Issue
Delhi: Worlds Within Worlds
As winter loosened its cold grip on Delhi, the India Art Fair staged its 16th edition at the start of February. Its striking black-and-white facade, designed this year by artist Ayesha Singh, reflected her ongoing research into the role played by women over the centuries in Indian architecture. Within the fair’s tents, a record 120 exhibitors showcased works across the fields of art and design, with several galleries reporting brisk sales. Representatives of major international museums such as the Guggenheim, the Louvre Abu Dhabi, and the Museum of Modern Art trooped into town to gauge what India and the wider South Asia region had on offer.
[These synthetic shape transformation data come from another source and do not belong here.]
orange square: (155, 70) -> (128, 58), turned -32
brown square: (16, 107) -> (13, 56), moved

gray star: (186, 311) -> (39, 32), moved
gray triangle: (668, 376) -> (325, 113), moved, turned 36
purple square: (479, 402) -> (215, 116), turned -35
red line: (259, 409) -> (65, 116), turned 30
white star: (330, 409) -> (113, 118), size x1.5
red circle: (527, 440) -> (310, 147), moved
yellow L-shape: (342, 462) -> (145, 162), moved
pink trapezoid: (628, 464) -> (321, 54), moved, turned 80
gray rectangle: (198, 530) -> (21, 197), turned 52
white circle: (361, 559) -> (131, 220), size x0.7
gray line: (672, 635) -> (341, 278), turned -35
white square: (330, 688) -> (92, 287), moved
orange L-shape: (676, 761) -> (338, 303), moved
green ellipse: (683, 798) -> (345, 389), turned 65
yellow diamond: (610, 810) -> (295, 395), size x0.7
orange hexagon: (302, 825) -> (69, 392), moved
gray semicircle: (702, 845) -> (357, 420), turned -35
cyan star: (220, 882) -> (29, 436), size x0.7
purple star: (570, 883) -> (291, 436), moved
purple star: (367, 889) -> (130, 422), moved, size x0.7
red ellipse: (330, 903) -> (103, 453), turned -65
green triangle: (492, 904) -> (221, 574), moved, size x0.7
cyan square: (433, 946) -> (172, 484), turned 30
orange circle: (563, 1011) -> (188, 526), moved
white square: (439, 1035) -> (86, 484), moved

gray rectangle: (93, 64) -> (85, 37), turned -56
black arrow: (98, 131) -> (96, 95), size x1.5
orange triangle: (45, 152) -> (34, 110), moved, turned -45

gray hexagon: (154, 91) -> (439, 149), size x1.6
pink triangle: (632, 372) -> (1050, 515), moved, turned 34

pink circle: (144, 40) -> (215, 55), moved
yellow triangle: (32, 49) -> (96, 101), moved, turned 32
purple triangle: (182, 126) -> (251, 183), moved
Beyond Singh’s project bringing attention to the oft-overlooked contributions of women to art and architecture, this year saw a slew of shows and book releases by female artists. At the Centre for Contemporary Art (CCA) at Bikaner House, Vadehra Art Gallery presented a solo exhibition by Mumbai-based artist Shilpa Gupta. The theme of censorship and the fraught relationship between the state and its citizens permeated the show, evident in the installation Untitled (Spoken Poem in a Bottle) (2018– ); the songs of resistance in her sound installation Listening Air (2019–22); and a series of drawings, Untitled (2018– ), based on the lives of incarcerated poets. Protest movements similarly surfaced in Aban Raza’s brightly-hued canvases at her solo exhibition mounted later in the year at Galerie Mirchandani + Steinruecke.